Though micro-organisms have their uses, invading and infecting our bodies are certainly not one of them! There was a time in the not-so recent past when tuberculosis equalled a preassigned death certificate and leprosy meant that you had to spend your life in an asylum, isolated from civilization.
Then in 1928, Alexander Fleming discovered penicillin in a petri-dish of mould. Penicillin, the first antibiotic was followed up with many other such antibiotics of different classes.Today, with the correct antibiotic taken at the correct time, almost any infection from tuberculosis to pneumonia to meningitis can be cured. However, antibiotic resistance is an ominous threat hanging over the bright skies of medicine, threatening to take us back to the time when infections were not curable through a drug.
Antibiotics are substances capable of weakening or destroying micro-organisms, specifically bacteria and fungi.These differ from the other drug groups because they deal with living organisms, focusing on a feature specific to a certain group of microbes. For example, penicillin focuses on the bacterial cell wall, preventing new cell wall formation, thus making the bacteria vulnerable to the external environment. Antibiotics are different to each other in function and strengths. Some antibiotics do not work on certain bacteria, while some cure infections more effectively than others.
In a perfect world, the same antibiotic, say amoxycillin, will always work for a strep throat, killing all bacteria the same way fever always responds to paracetamol. Fortunately for the bacteria, evolution has come to their help. When an antibiotic is administered, due to the fast reproductive rates of the bacteria, mutations occur to produce organisms that can survive the effects of the antibiotic. In addition to this, in a colony of microbes, there are some organisms with features that can combat the effect of antibiotics and overcome it. Eventually, through the continuous use of the same antibiotic, a group of bacteria that can survive it emerges, originating from these few microbes. Through this process, bacteria is able to withstand the attack of multiple antibiotics, and ‘superbugs’ are born.
When these mutated species spread from one person to another, these antibiotics will not work on the latter either.
One could suggest that the easiest solution is to find newer antibiotics to compensate for the newly-emerging subgroups but this is practically impossible because despite numerous research and millions of dollars spent, only one new antibiotic has been produced in the last thirty years.
Today, these antibiotic-resistant infections cost a great deal of time and money, with prolonged hospital stays and costly drugs being administered, in addition to isolated treatment in the ward and increasing death rates when compared to normal infections. If this threat continues, higher numbers of antibiotic-resistant bacteria will form and spread and there will come a day when there are groups of disease-spreading ‘superbug’ bacteria which will not respond to even the strongest antibiotics. This will literally take us back to the Middle Ages and will make us incapable of curing even a simple skin infection or a strep throat.

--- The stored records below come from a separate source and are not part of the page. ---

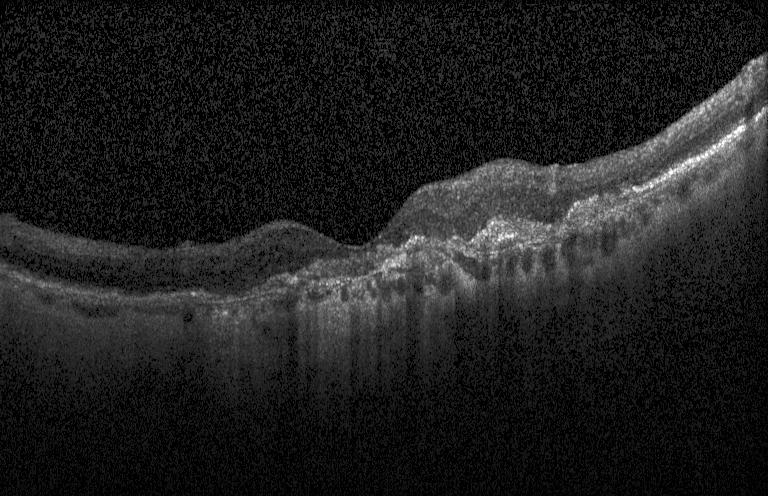

SD-OCT. Optical coherence tomography B-scan — Finding: a choroidal neovascular membrane.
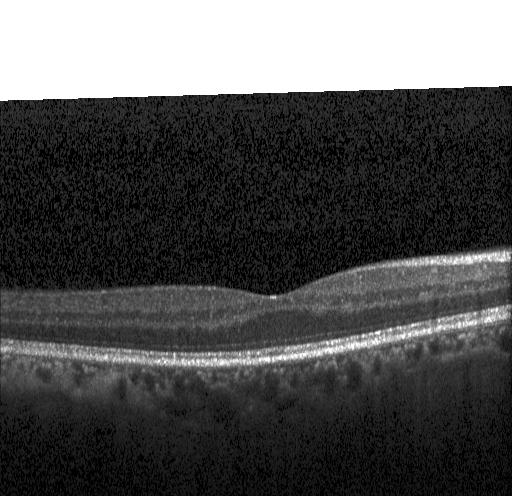
Optical coherence tomography B-scan · through the macula.
This B-scan demonstrates no choroidal neovascularization, diabetic macular edema, or drusen.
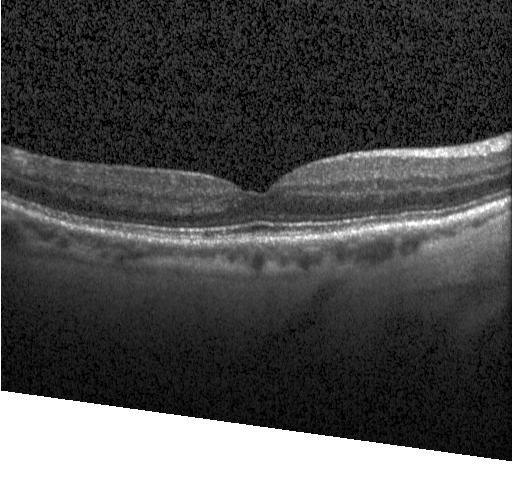

Spectral-domain optical coherence tomography · OCT B-scan · Heidelberg Spectralis. Finding: no evidence of CNV, DME, or drusen.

Antibiotic-resistance has always existed but it has been blown out of proportion due to people’s carelessness. Prevention of this fast-growing disaster is the responsibility of both doctors who prescribe antibiotics and patients who use them. Doctors should be cautious to prescribe antibiotics according to the required guidelines, only when it is necessary and to inform patients on the correct use of antibiotics. Special hygienic measures must be taken when treating patients with suspected antibiotic-resistant illnesses in order to avoid spreading the bacteria to another person.
We are accustomed to self-prescribing antibiotics even for small ailments like colds and sore throats. Remember that most of the time, these diseases are caused by viruses which will be cured automatically by the body’s immune system without the help of medication.
Thus, always follow the doctor’s advice on using antibiotics. Never insist on antibiotics if your doctor says you don’t need them. When an antibiotic is prescribed, even if the signs and symptoms of the illness disappear, continue the drug course until the end. Do not use antibiotics leftover from an earlier course for another aliment. Finally, prevention of the spread of infection through improved hygiene is the best method of fighting the war against these little organisms.